MTV also changed the way it presents its political coverage, right?
When we shared our political catchphrase, “Choose or Lose,” with our audience, they felt it didn’t make any sense. Millennials believe you can vote and not have an impact. They felt that the notion that voting is going to get them what they want is too simplistic — which is fascinating. That would not have been an issue for us even four or eight years ago. But with this generation, any time you talk about elections and voting, the audience would think about how they have massive student debt, or that they can’t find a job. So we came up with a very different campaign name, which spoke as much to the audience as it does to the politicians: “Power of ’12.” This audience believes they are an empowered generation. That was a pretty profound shift.
Most of the things being written about this generation are negative. Millennials are said to be more narcissistic, and to exhibit more depression and anxiety, than previous generations. In your experience, are these generalizations on target?
On the whole, we find that they’re remarkably optimistic even though they’re facing probably the worst job market in the past 60 years. So I think what’s surprising to us is their resilience. I think a few years ago, we did see a sense of expectation that they were going to achieve everything by the age of 30. What’s fascinating is that you see a new sense of humility among those who have graduated after 2008.
You’re a generation removed from millennials. Do you feel that you’re learning from them?

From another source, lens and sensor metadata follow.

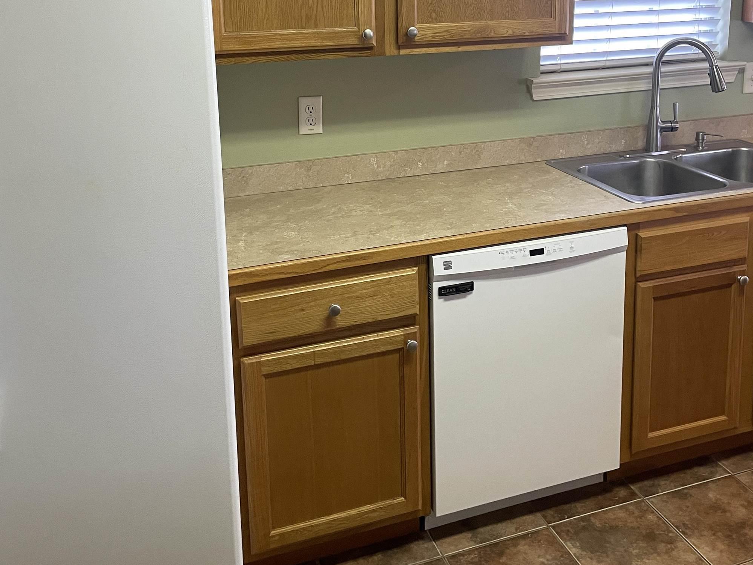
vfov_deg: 35.1
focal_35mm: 40
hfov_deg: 46.7
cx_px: 422
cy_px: 132
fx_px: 870
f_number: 1.6
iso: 250
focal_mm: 4.2
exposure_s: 1/60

I’m absolutely learning from them. It’s one of the best parts of this job. I grew up with an MTV that had this idea of rebellion. Rebellion was central to its ethos. When we ask the current audience “What are you rebelling against?” they don’t know how to answer the question. If you think about the Boomers, they were protesting the system. And you think about the Xers, they just checked out of the system. The current generation believes they are the system and that they’re going to reimagine the culture. That makes more sense and I think is more optimistic.
You’d think the one thing young people would always rebel against would be their parents, but not these days.
Oh, no. They’re not rebelling against their parents at all. They’re moving in with them. They don’t want to leave.